The fuel terminal in Thilawa was previously operated by Puma Energy Aviation Sun Co. Ltd. (PEAS), which was largely owned by the global commodity trading giant Trafigura. Amnesty’s report from last year described Puma Energy as “the main foreign business involved in the handling, storage, and distribution of aviation fuel in Myanmar.”

Puma Energy announced last October it was withdrawing from Myanmar after selling its assets to a “locally owned private company,” which it said would ensure compliance with human rights standards. But the eventual buyer of the assets was a Myanmar-based firm called Shoon Energy, previously known as Asia Sun Aviation, several members of which have been sanctioned by the United Kingdom and European Union. Given the close relationship between Shoon Energy and the Myanmar military, Amnesty said that Puma’s assurance of human rights compliance was “essentially meaningless.”

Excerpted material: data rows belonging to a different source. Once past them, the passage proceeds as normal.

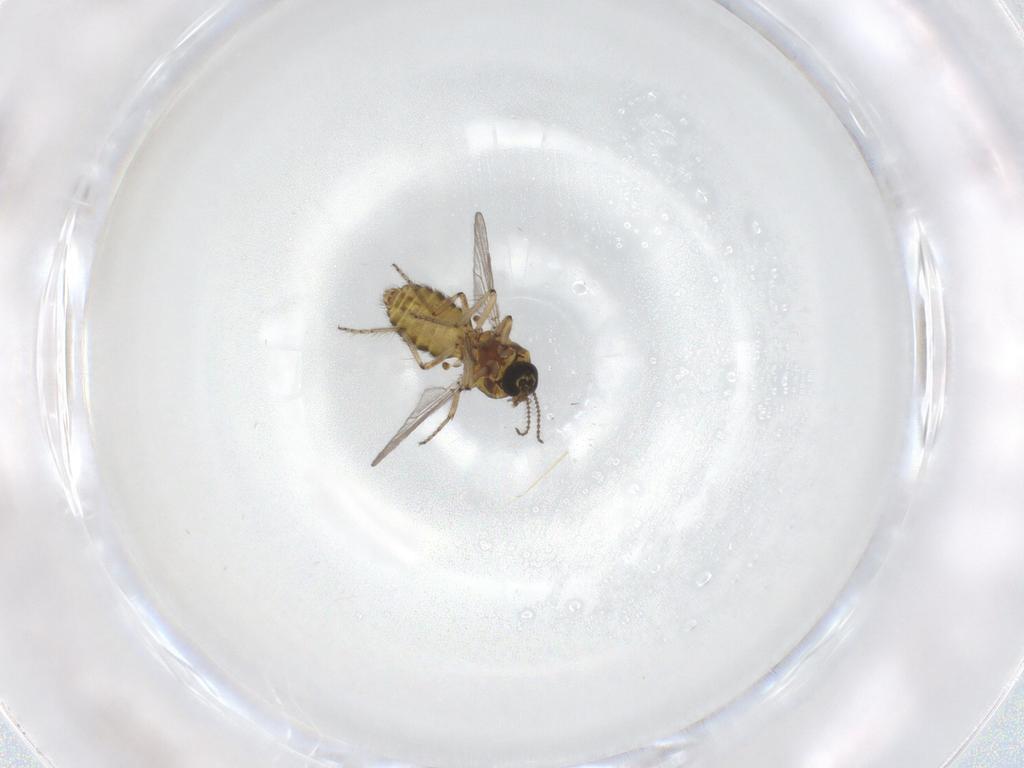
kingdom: Animalia
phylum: Arthropoda
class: Insecta
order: Diptera
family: Ceratopogonidae
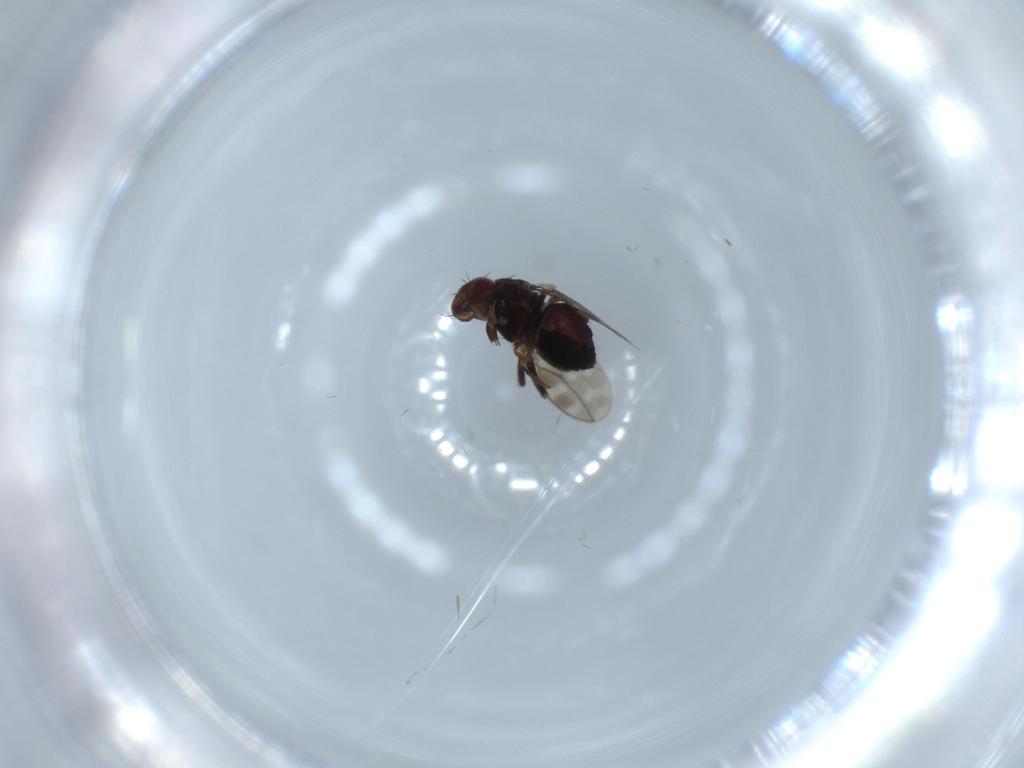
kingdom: Animalia
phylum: Arthropoda
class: Insecta
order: Diptera
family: Sphaeroceridae
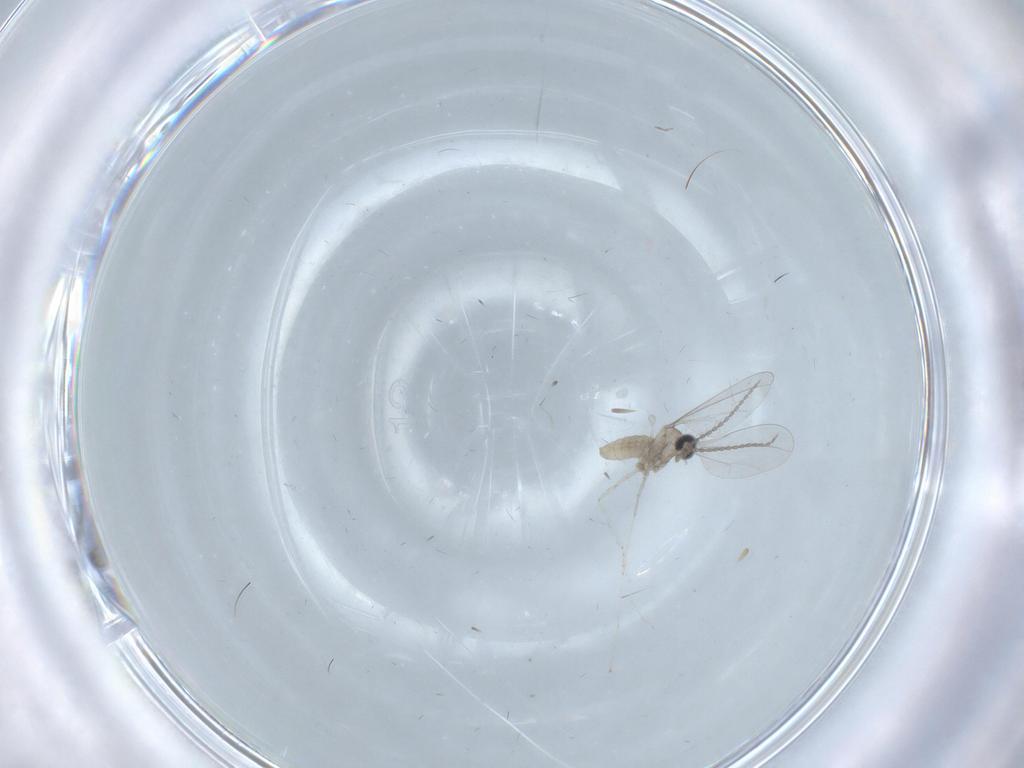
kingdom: Animalia
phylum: Arthropoda
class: Insecta
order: Diptera
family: Cecidomyiidae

Compared to the large oil companies named in Amnesty’s report in November, the firms identified in the report are relatively marginal, and in some cases involved only tangentially in the supply chain, such as in the provision of insurance for fuel shipments. This speaks to the complexity of the global supply chains that connect Myanmar’s military to a constellation of outside suppliers, insurance brokers, sub-contractors, and maritime transport services, something that has both advantages and drawbacks for those seeking to choke off the military’s access to vital resources like fuel.

While the Tatmadaw’s reliance on international supply chains creates a potential pressure point for outside actors, especially powerful Western governments, unpicking this tangle of interdependencies can be both practically and politically difficult.